How to complete this task: Number of lines with "nodes" in the data: give that figure by itself.

+++ Extracted material

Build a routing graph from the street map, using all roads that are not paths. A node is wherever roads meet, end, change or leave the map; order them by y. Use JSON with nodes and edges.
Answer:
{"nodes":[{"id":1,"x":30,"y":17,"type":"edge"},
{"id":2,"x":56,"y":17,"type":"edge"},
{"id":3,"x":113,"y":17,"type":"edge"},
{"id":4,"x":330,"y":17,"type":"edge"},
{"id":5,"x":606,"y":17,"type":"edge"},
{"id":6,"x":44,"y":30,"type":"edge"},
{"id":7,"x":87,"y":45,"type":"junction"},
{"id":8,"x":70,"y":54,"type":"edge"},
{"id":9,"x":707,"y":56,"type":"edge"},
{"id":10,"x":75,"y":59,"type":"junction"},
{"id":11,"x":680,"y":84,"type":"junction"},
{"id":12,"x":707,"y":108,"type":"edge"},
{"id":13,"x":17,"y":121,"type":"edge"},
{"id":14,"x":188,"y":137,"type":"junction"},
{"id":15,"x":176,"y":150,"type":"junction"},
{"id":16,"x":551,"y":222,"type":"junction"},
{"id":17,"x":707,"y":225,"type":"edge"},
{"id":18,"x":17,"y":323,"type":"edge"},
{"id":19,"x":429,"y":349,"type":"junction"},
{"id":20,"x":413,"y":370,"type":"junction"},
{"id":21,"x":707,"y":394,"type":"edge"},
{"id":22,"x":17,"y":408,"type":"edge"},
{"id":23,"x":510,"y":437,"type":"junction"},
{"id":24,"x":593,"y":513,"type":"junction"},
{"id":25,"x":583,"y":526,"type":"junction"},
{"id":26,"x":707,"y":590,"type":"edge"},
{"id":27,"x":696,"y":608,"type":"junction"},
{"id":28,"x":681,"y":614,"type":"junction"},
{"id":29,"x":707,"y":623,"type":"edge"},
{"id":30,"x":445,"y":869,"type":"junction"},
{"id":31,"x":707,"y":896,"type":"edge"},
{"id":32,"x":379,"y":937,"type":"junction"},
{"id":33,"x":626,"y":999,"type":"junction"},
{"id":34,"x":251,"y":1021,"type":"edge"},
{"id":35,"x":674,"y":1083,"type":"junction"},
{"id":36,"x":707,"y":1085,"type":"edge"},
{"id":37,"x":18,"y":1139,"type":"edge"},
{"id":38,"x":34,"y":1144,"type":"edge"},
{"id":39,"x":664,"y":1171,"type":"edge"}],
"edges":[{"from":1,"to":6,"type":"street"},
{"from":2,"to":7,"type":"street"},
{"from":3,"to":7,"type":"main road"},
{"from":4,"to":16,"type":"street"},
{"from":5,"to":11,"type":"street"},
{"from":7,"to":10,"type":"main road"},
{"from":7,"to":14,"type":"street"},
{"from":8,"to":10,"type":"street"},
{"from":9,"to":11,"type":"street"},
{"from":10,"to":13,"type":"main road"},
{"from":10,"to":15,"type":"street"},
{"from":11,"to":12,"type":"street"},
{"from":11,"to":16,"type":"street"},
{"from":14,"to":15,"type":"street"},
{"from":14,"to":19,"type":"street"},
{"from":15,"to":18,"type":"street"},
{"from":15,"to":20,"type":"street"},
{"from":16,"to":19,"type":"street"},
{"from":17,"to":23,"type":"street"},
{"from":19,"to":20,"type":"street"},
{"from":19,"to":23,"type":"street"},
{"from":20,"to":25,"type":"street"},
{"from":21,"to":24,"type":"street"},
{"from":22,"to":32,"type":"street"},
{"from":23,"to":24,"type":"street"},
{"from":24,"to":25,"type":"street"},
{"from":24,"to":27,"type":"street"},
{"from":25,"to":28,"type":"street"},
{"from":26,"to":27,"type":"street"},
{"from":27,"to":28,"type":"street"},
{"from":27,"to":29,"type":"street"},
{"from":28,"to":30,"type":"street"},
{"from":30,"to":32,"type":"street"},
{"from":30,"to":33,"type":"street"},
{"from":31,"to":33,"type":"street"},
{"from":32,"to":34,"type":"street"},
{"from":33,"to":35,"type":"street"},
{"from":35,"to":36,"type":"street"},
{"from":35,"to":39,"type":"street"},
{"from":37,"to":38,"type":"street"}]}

++++++

Task response: 2